Maybe it's just me, but it seems like 2015 has been the best year yet for diversity in literature. So many great books have come out exploring lives that never got noticed before. In NONE OF THE ABOVE, I.W. Gregorio shines a light on intersex (aka differences in sexual development).
The only other book I've read that dealt with intersex was GOLDEN BOY, which I read last year. (And the only other one I've heard of, MIDDLESEX, I haven't gotten my hands on yet.) GOLDEN BOY wasn't technically YA, though two of the narrators were teenagers, so it felt that way sometimes. NONE OF THE ABOVE, on the other hand, is 100% YA, and focuses quite intently on the effect that one diagnosis has on its young narrator.
I found myself thinking about the similarities, and differences, between the two books quite a lot as I read NONE OF THE ABOVE, and I'd encourage anyone who has read NONE OF THE ABOVE to go read GOLDEN BOY as well.
In NONE OF THE ABOVE, Kristin Lattimer is a more-or-less typical teenager. Perhaps she's a little atypical, in fact: she excels at track, she's voted homecoming queen, she's popular without being a stereotypical "mean girl." But after she and her boyfriend attempt—painfully—to have sex for the first time, she goes to see her doctor and finds out she has Androgen Insensitivity Syndrome. She has internal testicles and has a Y chromosome. In other words, she could biologically be considered "male," even though she has always identified as female.
And when her diagnosis gets out—to her entire high school—well, you can imagine what happens.
Author I.W. Gregorio is a practicing surgeon, but NONE OF THE ABOVE is anything but clinical. There is a lot of information presented, and it's presented well, but it never feels like a teaching moment. Kristin digests the information at the same time as the reader does.

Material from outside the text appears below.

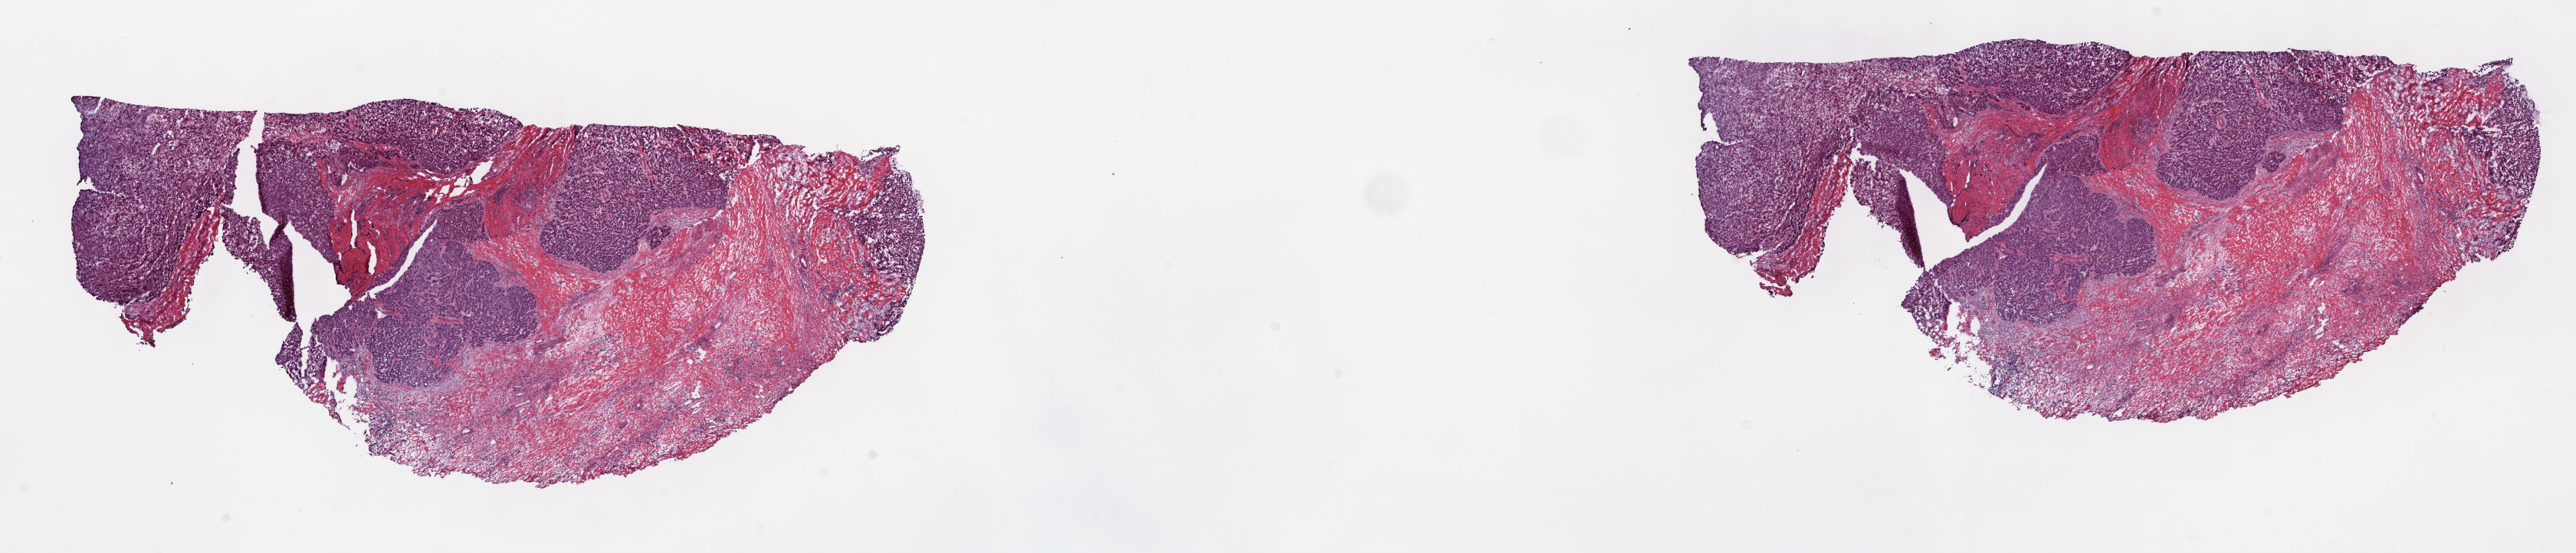
Digitized H&E-stained tissue section (whole slide) — whole scanned area (about 27.2 x 5.8 mm, from a 40x scan) shown as a low-resolution overview; frozen section from the top of the tissue portion; sample: primary tumour, liver. Female patient; age at initial diagnosis 65 years. Histologic grade: G2 (moderately differentiated). Slide review estimates, as recorded: tumour cells 50%, tumour nuclei 60%, normal cells 50%, stromal cells 0%, necrosis 0%. Infiltration values recorded for this section: lymphocyte infiltration 4%, monocyte infiltration 0%, neutrophil infiltration 0%.
TNM: T2 N0 M0. AJCC pathologic stage: II (7th edition). Diagnosis: Hepatocellular carcinoma, NOS.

NONE OF THE ABOVE felt, in many ways, like the flip side of GOLDEN BOY. While Max in GOLDEN BOY already knew his diagnosis, and was, in fact, desperately trying to keep it private, Kristin never has the chance for her diagnosis to remain secret. She has to face the prejudice and bigotry and misunderstanding that accompany being intersex. It showed a lot of ugliness, but a lot of heart, too: not everyone was blind and bigoted.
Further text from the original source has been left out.